Ministry staff said their offices were almost empty and at least a dozen police officers were seen wandering around the building surrounded by heavily armed guards.

"The interior ministry is on high alert because the people say why Qanooni Saheb has been transferred. He should come back," officer Mohammad Halim, who was standing guard at the ministry's entrance, told AFP.

"It is a state of high alert and strike.

"We do not like [new Interior Minister Taj Mohammad] Wardak, because we do not know him and we want the return of Qanooni," he said.

Another guard said the atmosphere inside the ministry was tense.

"The situation is not normal, the personnel are panicked and the offices are empty," he said. "Some predict skirmishes might break out," he added.

Qanooni, a political heavyweight of the dominant Northern Alliance, was named as Karzai's new education minister late Wednesday.

He was replaced at the interior ministry by Wardak, an ethnic Pashtun who is governor of southern Paktia province, in the part-cabinet announced by Karzai at the closing session of the Loya Jirga grand assembly late Wednesday.

Qanooni had earlier resigned his interior ministry post in front of the Loya Jirga grand assembly in what he described as a move aimed at "strengthening the national unity".

However, many observers suspected him stepping down to prepare a leadership challenge for Afghanistan's first full elections in 2004.

Karzai told reporters Thursday that the interior ministry staff had to obey their new boss, Wardak.

"Police in Afghanistan have to be disciplined.
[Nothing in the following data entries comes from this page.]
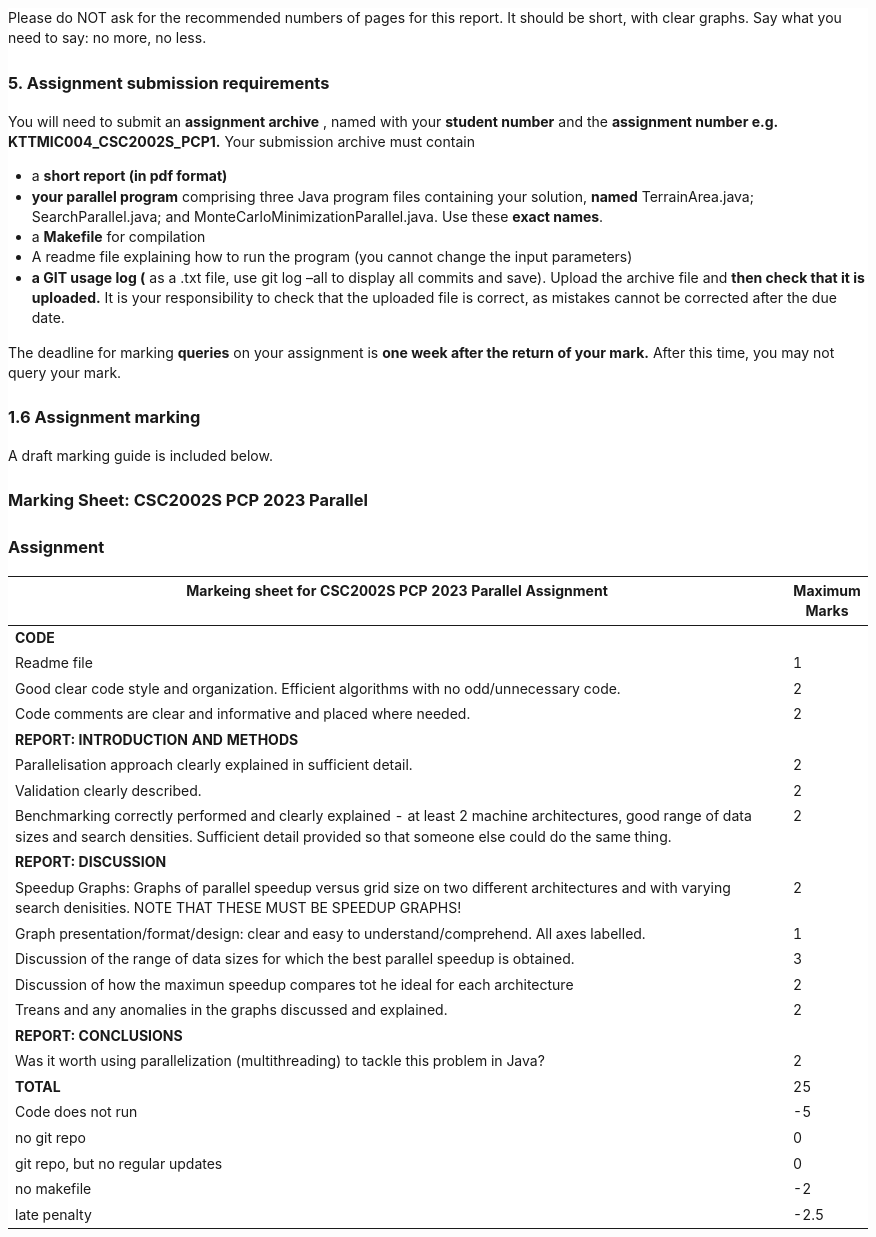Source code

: Please do NOT ask for the recommended numbers of pages for this report. It should be short,
with clear graphs. Say what you need to say: no more, no less.

### 5. Assignment submission requirements

You will need to submit an **assignment archive** , named with your **student number** and the
**assignment number e.g. KTTMIC004_CSC2002S_PCP1.** Your submission archive must
contain

- a **short report (in pdf format)**
- **your parallel program** comprising three Java program files containing your
    solution, **named** TerrainArea.java; SearchParallel.java; and
    MonteCarloMinimizationParallel.java. Use these **exact names**.
- a **Makefile** for compilation
- A readme file explaining how to run the program (you cannot change the input
    parameters)
- **a GIT usage log (** as a .txt file, use git log –all to display all commits and
    save).
Upload the archive file and **then check that it is uploaded.** It is your responsibility to check
that the uploaded file is correct, as mistakes cannot be corrected after the due date.

The deadline for marking **queries** on your assignment is **one week after the return of your
mark.** After this time, you may not query your mark.

### 1.6 Assignment marking

A draft marking guide is included below.

### Marking Sheet: CSC2002S PCP 2023 Parallel

### Assignment

Markeing sheet for CSC2002S PCP 2023 Parallel Assignment |Maximum Marks
---|---
**CODE** | |
Readme file | 1
Good clear code style and organization. Efficient algorithms with no odd/unnecessary code. | 2
Code comments are clear and informative and placed where needed. | 2
**REPORT: INTRODUCTION AND METHODS** | |
Parallelisation approach clearly explained in sufficient detail. | 2
Validation clearly described. | 2
Benchmarking correctly performed and clearly explained - at least 2 machine architectures, good range of data sizes and search densities. Sufficient detail provided so that someone else could do the same thing. | 2
**REPORT: DISCUSSION** | |
Speedup Graphs: Graphs of parallel speedup versus grid size on two different architectures and with varying search denisities. NOTE THAT THESE MUST BE SPEEDUP GRAPHS! | 2
Graph presentation/format/design: clear and easy to understand/comprehend. All axes labelled. | 1
Discussion of the range of data sizes for which the best parallel speedup is obtained. | 3
Discussion of how the maximun speedup compares tot he ideal for each architecture | 2
Treans and any anomalies in the graphs discussed and explained. | 2
**REPORT: CONCLUSIONS** | |
Was it worth using parallelization (multithreading) to tackle this problem in Java? | 2
**TOTAL** | 25
Code does not run | -5
no git repo | 0
git repo, but no regular updates | 0
no makefile | -2
late penalty | -2.5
They have to take orders. The interior minister is the interior minister, period," said Karzai.

Karzai has announced a total of 14 cabinet ministers and is expected to complete the appointments over the next few days. He has said he would reduce the number of ministries from the present 29 without specifying a new figure.

Analysts have expected the new coalition to prove disappointing for some Afghans, despite Karzai’s attempt to form a government that represents all Afghan factions.